* **Fragmento seleccionado**
********

Evo Morales fue derrocado mediante un golpe de Estado. Lo demás, es parte de otro u otras discusiones que hay que dar, por cierto, pero que no invalidan en modo alguno lo que a todas luces aparece como evidente. 

Parecía que Latinoamérica ya estaba lejos de los escenarios golpistas. O que al menos se habían perfeccionado bastante, dejando a las fuerzas armadas al margen de las vulneraciones institucionales. El juicio político a Fernando Lugo en Paraguay o el que se le practicó a Dilma Rousseff en Brasil, dejaron la sensación de que los poderes fácticos apelaban a metodologías más refinadas para desplazar a aquellos a quienes no podían vencer mediante elecciones limpias. El propio concepto lo expresa claramente y debería ser revisado: es juicio político, no es penal, no es civil, es político y está sujeto a vaivenes estrictamente políticos, es decir a intereses políticos y a la conveniencia de un determinado grupo o momento político.

********

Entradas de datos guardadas
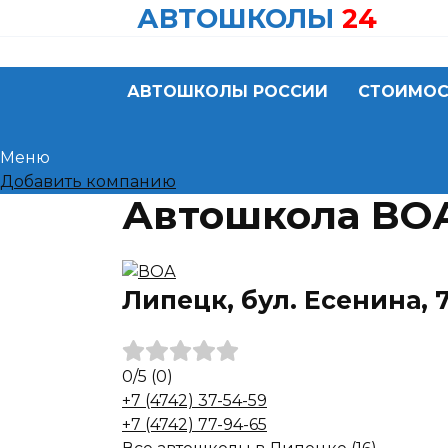
Skip
АВТОШКОЛЫ
24
to
content
АВТОШКОЛЫ РОССИИ
СТОИМОС
Меню
Добавить компанию
Автошкола ВОА
Липецк, бул. Есенина, 
0
/5
(0)
+7 (4742) 37-54-59
+7 (4742) 77-94-65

********

* **Ejercicio propuesto**
Responde según el fragmento sobre el derrocamiento de Evo Morales:
(a) ¿Mediante qué fue derrocado Evo Morales?
(b) ¿A quiénes se les practicó un juicio político y en qué países?
(c) Además de afirmar que es político, ¿qué dos clases de juicio niega el fragmento que sea el juicio político?

* **Solución del ejercicio**
(a) Mediante un golpe de Estado.
(b) A Fernando Lugo en Paraguay y a Dilma Rousseff en Brasil.
(c) Penal y civil.